Throughout 2009, festivals and photographic exhibitions celebrated the Suzanne Dellal Center’s twentieth anniversary, calling attention to the center’s extraordinary contribution to the field of dance in Israel.  Although it’s now 2010, the celebration of the center’s activities is continuing: on February 23, Minister of Education Gideon Sa’ar announced that the Suzanne Dellal Center would be awarded the Israel Prize, one of this country’s highest honors.

Chaired by Dr.
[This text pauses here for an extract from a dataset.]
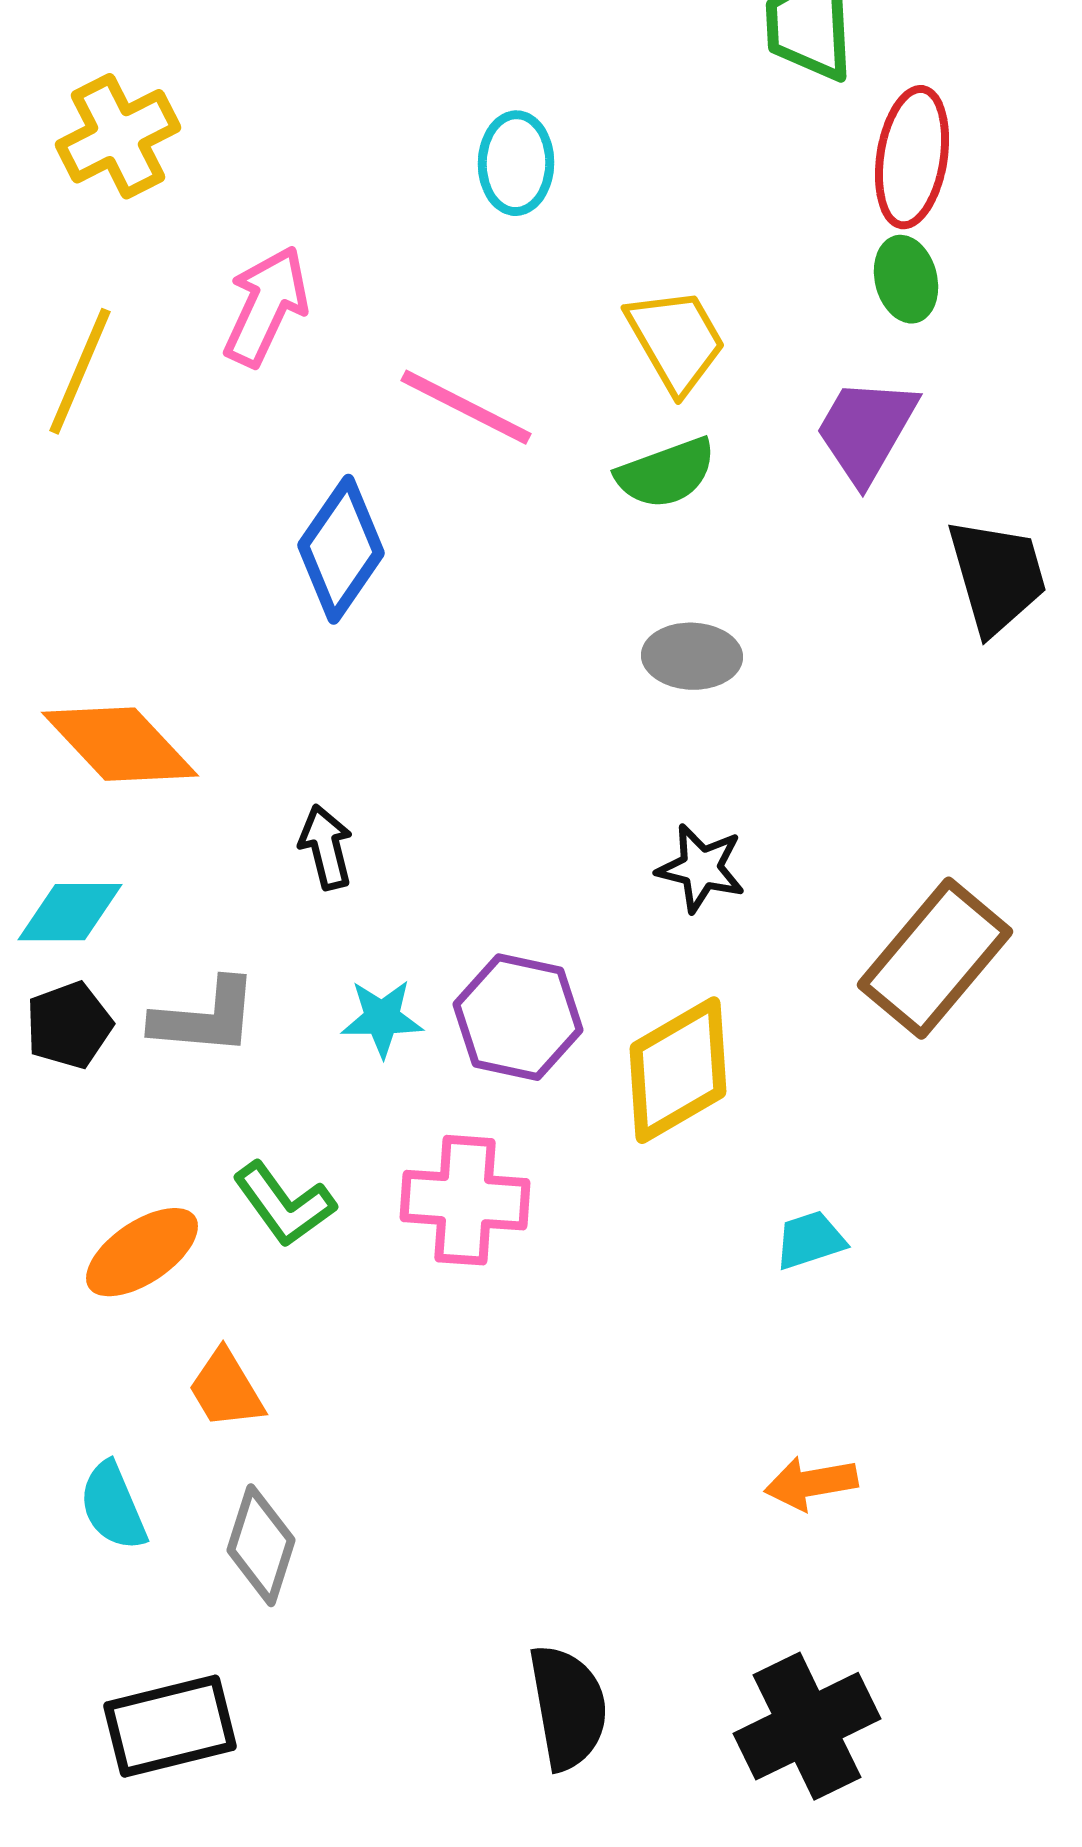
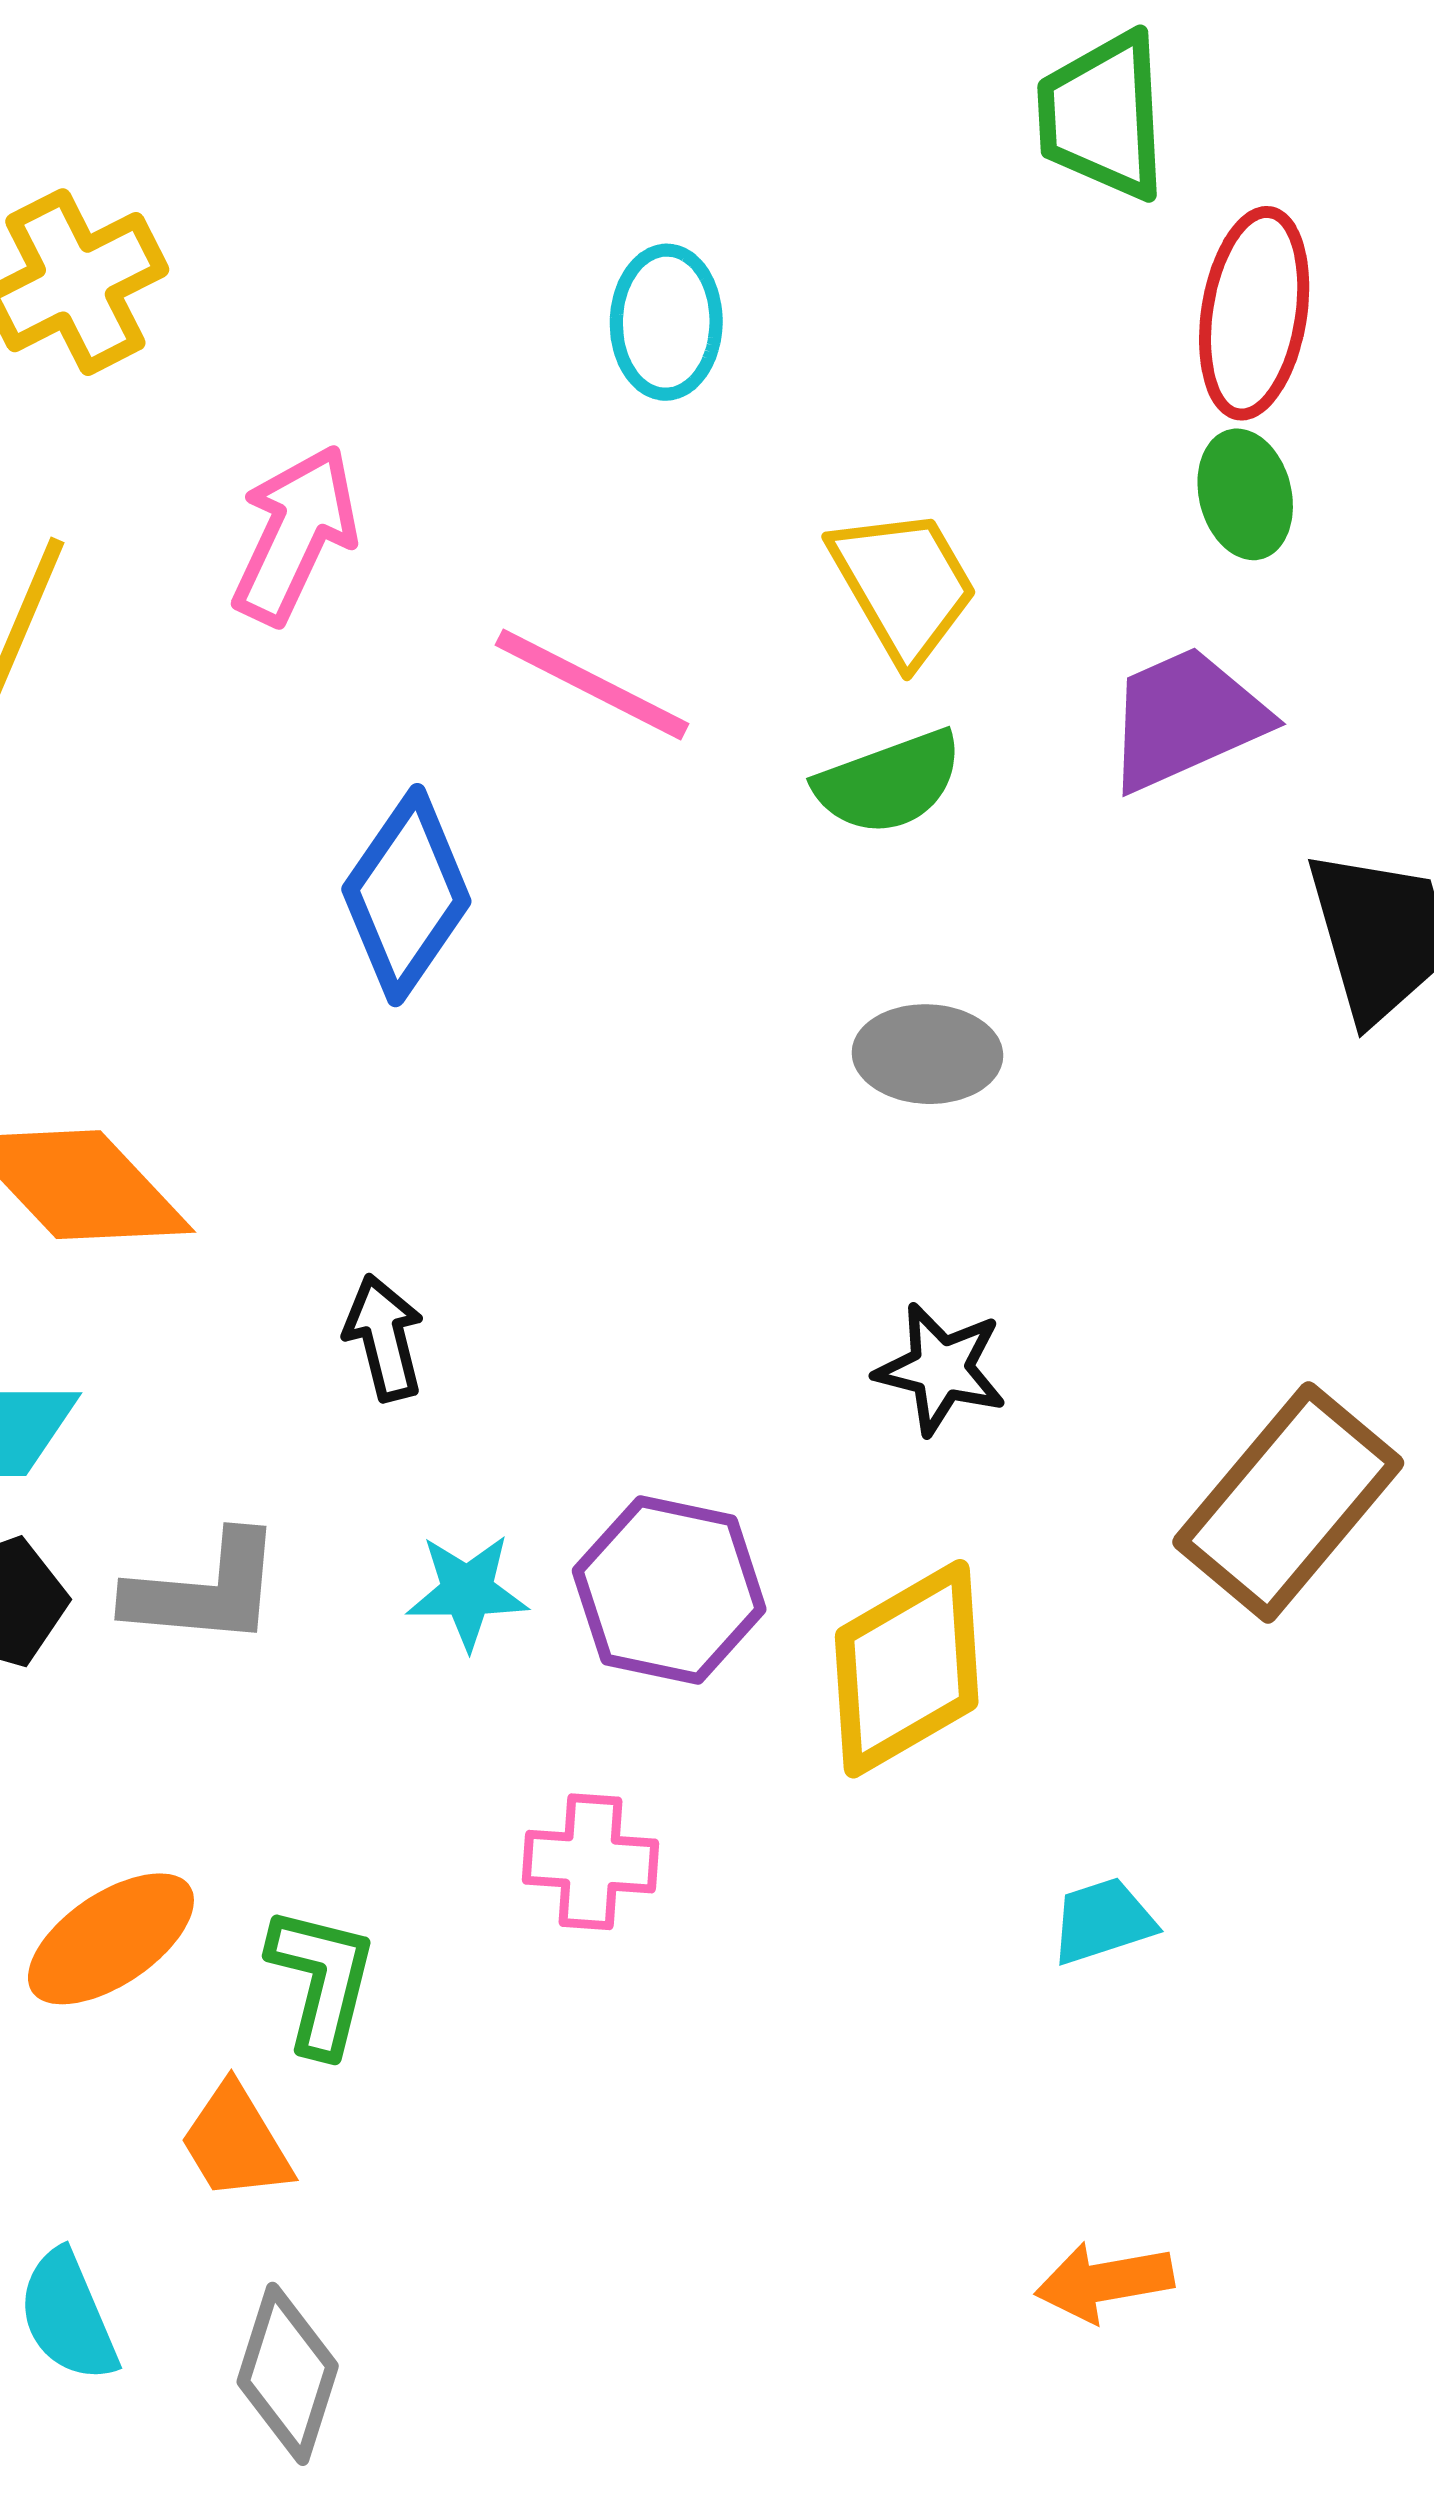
purple trapezoid: (866, 430) -> (1186, 719), turned 36
pink cross: (465, 1200) -> (590, 1862), size x0.7
green L-shape: (284, 1204) -> (322, 1980), moved, turned -130

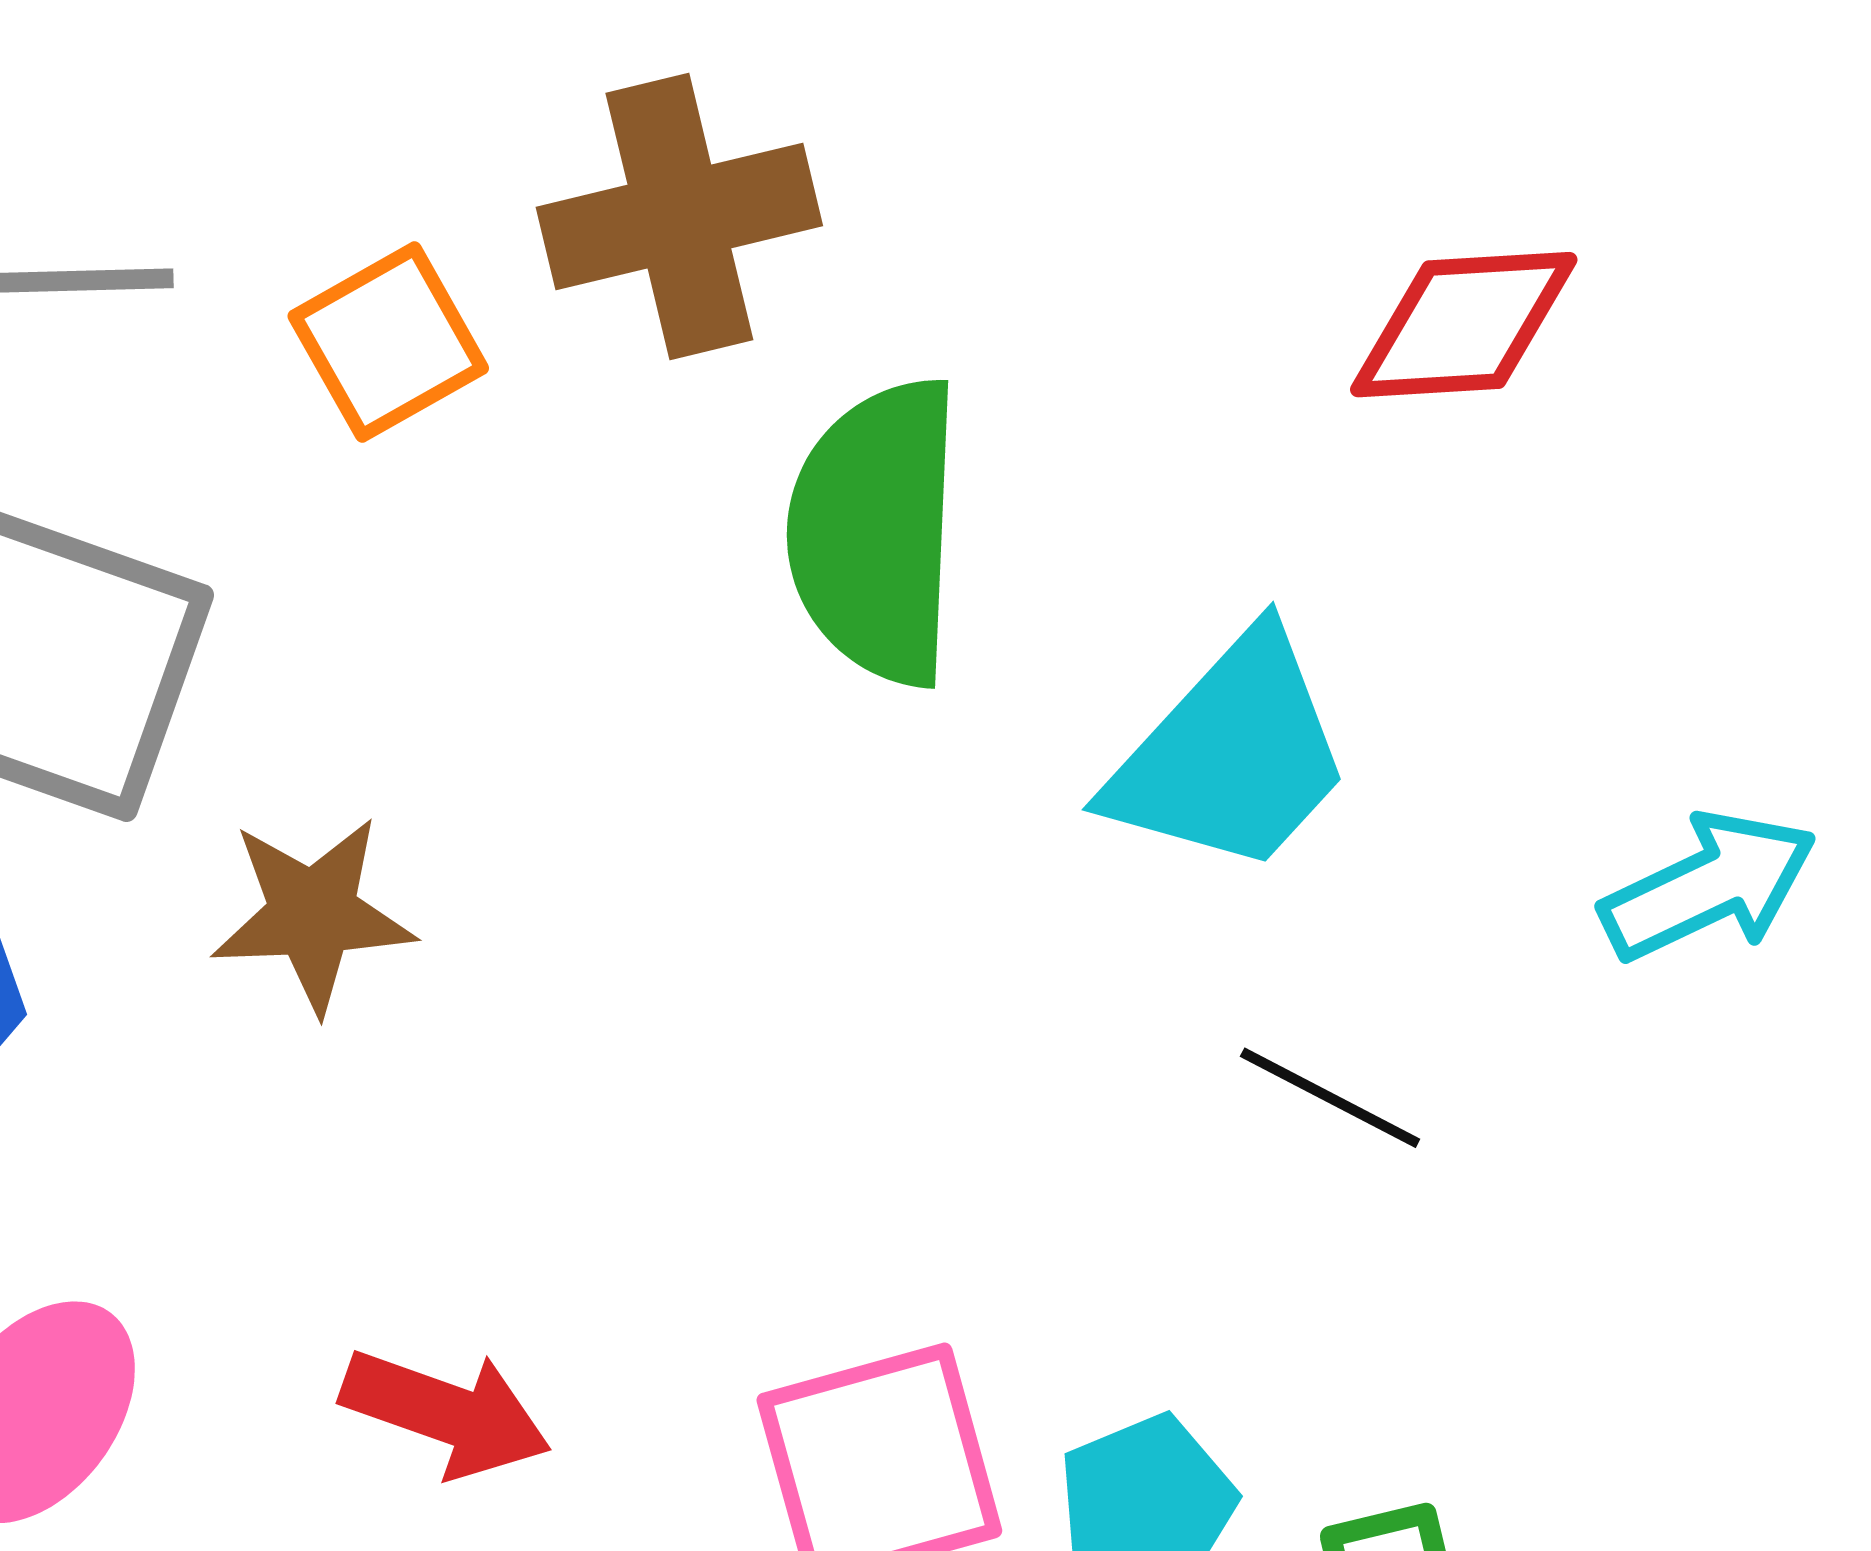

Hadassah Shani, the selection committee commended the center.  “In its 20 years of activity, the Suzanne Dellal Center has caused dance in Israel to take off,” they acknowledged. “The many and varied artistic endeavors of the center have spawned a new generation of artists, creators and performers, in the arena of artistic dance. Creative excellence on the center’s stage has broadened, and continues to broaden, the circle of dance lovers [in Israel].  The center’s activities opened the gates of the world’s most important dance to the Israeli dance scene and made it possible for Israel’s artistic dance to make its stamp in the international arena.  This is a prize for initiators and supporters of the vision that became reality.”

The Minister of Culture and Sports, Limor Livnat, added, “The Suzanne Dellal Center is one of the most fascinating and unique centers in the field of dance in the entire world. In the 20 years since its founding, the center, under the direction of Yair Vardi, has turned into a center of pilgrimage for creators and dancers from the country and from the world.  The Suzanne Dellal Center brings us much pride, and the bestowing of the Israel Prize expresses the great appreciation that we have for the center and for Yair Vardi.”

The Israel Prize will be given to the Suzanne Dellal Center by President Shimon Peres, Prime Minister Binyamin Netanyahu, Speaker of the Knesset Reuven Rivlin, President of the Supreme Court Dorit Beinisch, Mayor of Jerusalem Nir Barkat, and Minister of Education Gideon Sa’ar.  The award ceremony will be held at the Jerusalem Theatre on April 20th, Israel’s Independence Day, and will be broadcast live on Channel 1.